:: Exercise goal ::
Rewrite the material starting with the line containing "region: Wallonia" and going on through the line containing "city: Logumkloster", changing "latitude" to "lat" and leaving everything else unchanged.

:: Dataset extract ::
· · · · ·

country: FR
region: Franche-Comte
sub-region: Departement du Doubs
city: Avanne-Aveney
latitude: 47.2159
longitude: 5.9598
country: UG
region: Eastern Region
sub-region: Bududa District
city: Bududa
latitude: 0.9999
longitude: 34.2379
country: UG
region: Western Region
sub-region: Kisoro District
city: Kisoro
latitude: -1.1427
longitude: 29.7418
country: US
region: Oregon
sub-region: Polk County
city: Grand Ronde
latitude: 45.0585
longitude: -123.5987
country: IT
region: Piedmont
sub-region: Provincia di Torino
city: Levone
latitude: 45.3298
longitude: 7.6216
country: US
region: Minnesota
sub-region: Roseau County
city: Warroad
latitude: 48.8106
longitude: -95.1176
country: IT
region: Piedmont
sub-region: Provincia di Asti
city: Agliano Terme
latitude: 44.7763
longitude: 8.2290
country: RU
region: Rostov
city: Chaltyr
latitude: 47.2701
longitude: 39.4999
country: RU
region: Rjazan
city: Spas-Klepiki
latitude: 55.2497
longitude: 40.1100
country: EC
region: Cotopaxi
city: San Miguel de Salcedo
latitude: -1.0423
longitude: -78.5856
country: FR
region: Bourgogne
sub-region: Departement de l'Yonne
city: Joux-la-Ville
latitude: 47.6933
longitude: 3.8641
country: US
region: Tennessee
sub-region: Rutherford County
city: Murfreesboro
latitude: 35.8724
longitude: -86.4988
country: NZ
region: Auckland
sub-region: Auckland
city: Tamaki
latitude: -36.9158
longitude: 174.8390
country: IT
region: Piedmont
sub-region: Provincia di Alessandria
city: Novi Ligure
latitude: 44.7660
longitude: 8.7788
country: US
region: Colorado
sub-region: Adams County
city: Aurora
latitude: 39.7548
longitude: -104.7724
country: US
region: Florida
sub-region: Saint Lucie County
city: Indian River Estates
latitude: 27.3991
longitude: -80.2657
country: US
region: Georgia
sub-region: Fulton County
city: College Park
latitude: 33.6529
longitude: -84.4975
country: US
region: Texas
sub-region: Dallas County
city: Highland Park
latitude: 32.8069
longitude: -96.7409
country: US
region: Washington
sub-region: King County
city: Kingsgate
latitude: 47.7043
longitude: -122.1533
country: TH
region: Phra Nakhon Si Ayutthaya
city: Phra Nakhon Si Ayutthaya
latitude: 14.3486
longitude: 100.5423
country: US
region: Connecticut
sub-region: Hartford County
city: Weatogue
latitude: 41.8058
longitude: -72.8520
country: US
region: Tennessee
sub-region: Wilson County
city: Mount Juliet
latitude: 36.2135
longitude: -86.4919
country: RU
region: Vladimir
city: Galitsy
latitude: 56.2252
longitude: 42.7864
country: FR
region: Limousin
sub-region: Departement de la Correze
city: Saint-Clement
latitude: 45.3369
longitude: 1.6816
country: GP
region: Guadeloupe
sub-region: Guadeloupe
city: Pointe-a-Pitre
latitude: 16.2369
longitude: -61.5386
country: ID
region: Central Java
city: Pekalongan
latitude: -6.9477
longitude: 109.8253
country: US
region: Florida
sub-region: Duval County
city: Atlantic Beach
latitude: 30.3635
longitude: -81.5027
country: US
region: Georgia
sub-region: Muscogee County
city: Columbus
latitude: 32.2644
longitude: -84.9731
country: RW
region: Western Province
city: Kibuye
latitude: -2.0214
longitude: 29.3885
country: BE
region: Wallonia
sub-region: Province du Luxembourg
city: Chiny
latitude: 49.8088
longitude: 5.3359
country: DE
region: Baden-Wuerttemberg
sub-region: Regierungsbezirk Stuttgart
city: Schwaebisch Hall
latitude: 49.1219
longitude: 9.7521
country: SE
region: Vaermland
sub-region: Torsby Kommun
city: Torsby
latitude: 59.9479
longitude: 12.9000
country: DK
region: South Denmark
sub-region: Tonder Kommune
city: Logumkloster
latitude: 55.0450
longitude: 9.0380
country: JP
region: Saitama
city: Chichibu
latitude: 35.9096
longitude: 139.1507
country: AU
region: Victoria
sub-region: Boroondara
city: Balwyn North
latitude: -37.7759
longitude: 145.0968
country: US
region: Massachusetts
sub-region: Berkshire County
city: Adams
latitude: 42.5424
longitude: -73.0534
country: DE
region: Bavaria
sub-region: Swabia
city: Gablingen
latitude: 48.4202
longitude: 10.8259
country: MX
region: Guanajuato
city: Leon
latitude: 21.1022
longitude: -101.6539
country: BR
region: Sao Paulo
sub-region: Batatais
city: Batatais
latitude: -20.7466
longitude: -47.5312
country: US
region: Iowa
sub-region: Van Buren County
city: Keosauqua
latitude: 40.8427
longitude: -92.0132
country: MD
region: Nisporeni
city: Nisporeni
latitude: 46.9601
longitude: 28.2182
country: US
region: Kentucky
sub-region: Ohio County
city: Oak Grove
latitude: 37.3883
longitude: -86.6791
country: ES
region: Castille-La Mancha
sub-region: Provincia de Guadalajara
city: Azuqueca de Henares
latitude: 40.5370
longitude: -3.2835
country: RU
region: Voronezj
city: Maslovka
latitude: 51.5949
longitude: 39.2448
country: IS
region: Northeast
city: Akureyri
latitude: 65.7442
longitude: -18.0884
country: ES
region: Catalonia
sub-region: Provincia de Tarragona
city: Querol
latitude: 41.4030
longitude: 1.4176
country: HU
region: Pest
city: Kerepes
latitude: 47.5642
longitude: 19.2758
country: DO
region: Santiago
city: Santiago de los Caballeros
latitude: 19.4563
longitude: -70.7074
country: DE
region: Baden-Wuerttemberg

· · · · ·

:: Exercise response ::
region: Wallonia
sub-region: Province du Luxembourg
city: Chiny
lat: 49.8088
longitude: 5.3359
country: DE
region: Baden-Wuerttemberg
sub-region: Regierungsbezirk Stuttgart
city: Schwaebisch Hall
lat: 49.1219
longitude: 9.7521
country: SE
region: Vaermland
sub-region: Torsby Kommun
city: Torsby
lat: 59.9479
longitude: 12.9000
country: DK
region: South Denmark
sub-region: Tonder Kommune
city: Logumkloster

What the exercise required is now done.